Please find each line in the items that contains the string "parts", matching case exactly, and copy every such line.

[Source texts of formatted documents]:
::::

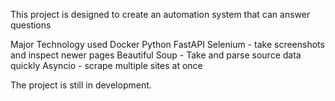 This project is designed to create an automation system that can answer questions


Major Technology used
Docker
Python
FastAPI
Selenium - take screenshots and inspect newer pages
Beautiful Soup - Take and parse source data quickly 
Asyncio - scrape multiple sites at once

The project is still in development.
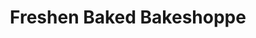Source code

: ---
title: "Freshen Baked Bakeshoppe"
url: /dumaguete-city/freshen-baked-bakeshoppe/
shop: bakery
---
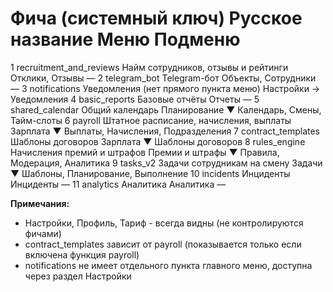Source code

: 
#	Фича (системный ключ)	Русское название	Меню	Подменю
1	recruitment_and_reviews	Найм сотрудников, отзывы и рейтинги	Отклики, Отзывы	—
2	telegram_bot	Telegram-бот	Объекты, Сотрудники	—
3	notifications	Уведомления	(нет прямого пункта меню)	Настройки → Уведомления
4	basic_reports	Базовые отчёты	Отчеты	—
5	shared_calendar	Общий календарь	Планирование ▼	Календарь, Смены, Тайм-слоты
6	payroll	Штатное расписание, начисления, выплаты	Зарплата ▼	Выплаты, Начисления, Подразделения
7	contract_templates	Шаблоны договоров	Зарплата ▼	Шаблоны договоров
8	rules_engine	Начисления премий и штрафов	Премии и штрафы ▼	Правила, Модерация, Аналитика
9	tasks_v2	Задачи сотрудникам на смену	Задачи ▼	Шаблоны, Планирование, Выполнение
10	incidents	Инциденты	Инциденты	—
11	analytics	Аналитика	Аналитика	—

**Примечания:**
- Настройки, Профиль, Тариф - всегда видны (не контролируются фичами)
- contract_templates зависит от payroll (показывается только если включена функция payroll)
- notifications не имеет отдельного пункта главного меню, доступна через раздел Настройки
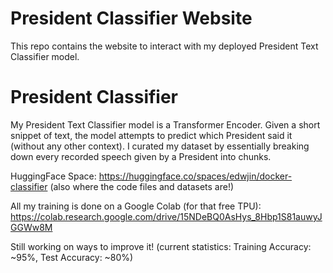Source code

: # President Classifier Website
This repo contains the website to interact with my deployed President Text Classifier model. 

# President Classifier
My President Text Classifier model is a Transformer Encoder. Given a short snippet of text, the model attempts to predict which President said it (without any other context). I curated my dataset by essentially breaking down every recorded speech given by a President into chunks.
 
HuggingFace Space: https://huggingface.co/spaces/edwjin/docker-classifier (also where the code files and datasets are!)

All my training is done on a Google Colab (for that free TPU): https://colab.research.google.com/drive/15NDeBQ0AsHys_8Hbp1S81auwyJGGWw8M

Still working on ways to improve it! (current statistics: Training Accuracy: ~95%, Test Accuracy: ~80%)
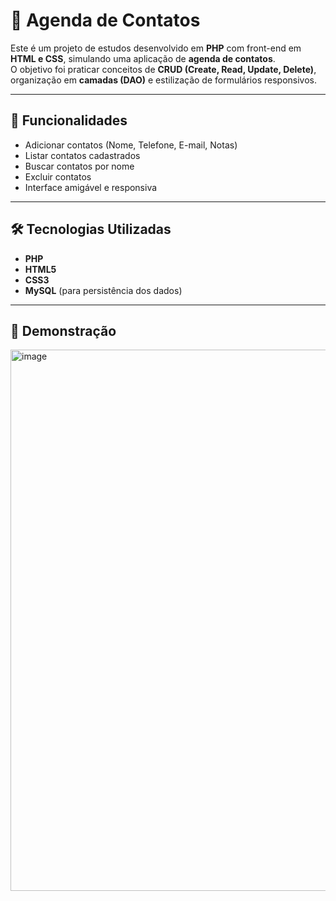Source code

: # 📒 Agenda de Contatos 

Este é um projeto de estudos desenvolvido em **PHP** com front-end em **HTML e CSS**, simulando uma aplicação de **agenda de contatos**.  
O objetivo foi praticar conceitos de **CRUD (Create, Read, Update, Delete)**, organização em **camadas (DAO)** e estilização de formulários responsivos.

---

## 🚀 Funcionalidades
- Adicionar contatos (Nome, Telefone, E-mail, Notas)
- Listar contatos cadastrados
- Buscar contatos por nome
- Excluir contatos
- Interface amigável e responsiva

---

## 🛠️ Tecnologias Utilizadas
- **PHP** 
- **HTML5**
- **CSS3**
- **MySQL** (para persistência dos dados)

---

## 📸 Demonstração
<img width="1347" height="866" alt="image" src="https://github.com/user-attachments/assets/bcfd7030-399c-4386-ae15-54ef20b078c2" />
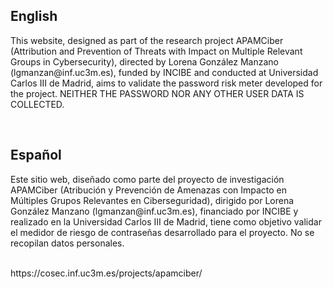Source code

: <h2>English</h2>
<p>This website, designed as part of the research project APAMCiber (Attribution and Prevention of Threats with Impact on Multiple Relevant Groups in Cybersecurity), directed by Lorena González Manzano (lgmanzan@inf.uc3m.es), funded by INCIBE and conducted at Universidad Carlos III de Madrid, aims to validate the password risk meter developed for the project. NEITHER THE PASSWORD NOR ANY OTHER USER DATA IS COLLECTED.</p>
<br>
<h2>Español</h2>
<p>Este sitio web, diseñado como parte del proyecto de investigación APAMCiber (Atribución y Prevención de Amenazas con Impacto en Múltiples Grupos Relevantes en Ciberseguridad), dirigido por Lorena González Manzano (lgmanzan@inf.uc3m.es), financiado por INCIBE y realizado en la Universidad Carlos III de Madrid, tiene como objetivo validar el medidor de riesgo de contraseñas desarrollado para el proyecto. No se recopilan datos personales.</p>
<br>
https://cosec.inf.uc3m.es/projects/apamciber/
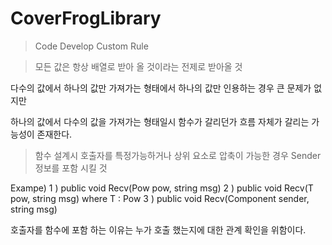 # CoverFrogLibrary

> Code Develop Custom Rule


> 모든 값은 항상 배열로 받아 올 것이라는 전제로 받아올 것

다수의 값에서 하나의 값만 가져가는 형태에서
하나의 값만 인용하는 경우 큰 문제가 없지만

하나의 값에서 다수의 값을 가져가는 형태일시
함수가 갈리던가 흐름 자체가 갈리는 가능성이 존재한다.

> 함수 설계시 호출자를 특정가능하거나 상위 요소로 압축이 가능한 경우 Sender 정보를 포함 시킬 것

Exampe)
  1 ) public void Recv(Pow pow, string msg)
  2 ) public void Recv<T>(T pow, string msg) where T : Pow
  3 ) public void Recv(Component sender, string msg)

호출자를 함수에 포함 하는 이유는 
누가 호출 했는지에 대한 관계 확인을 위함이다.
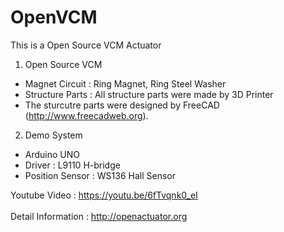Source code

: # OpenVCM

This is a Open Source VCM Actuator

1. Open Source VCM
 - Magnet Circuit : Ring Magnet, Ring Steel Washer
 - Structure Parts : All structure parts were made by 3D Printer
 - The sturcutre parts were designed by FreeCAD (http://www.freecadweb.org).

2. Demo System
 - Arduino UNO
 - Driver : L9110 H-bridge
 - Position Sensor : WS136 Hall Sensor

Youtube Video : https://youtu.be/6fTvqnk0_eI
<br><br>
Detail Information : http://openactuator.org
<br><br>
<img src="http://www.solenoid.or.kr/data/OpenVCM.jpg" border="0" alt="">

::::

[RESPONSE BOX]:
 - Structure Parts : All structure parts were made by 3D Printer
 - The sturcutre parts were designed by FreeCAD (http://www.freecadweb.org).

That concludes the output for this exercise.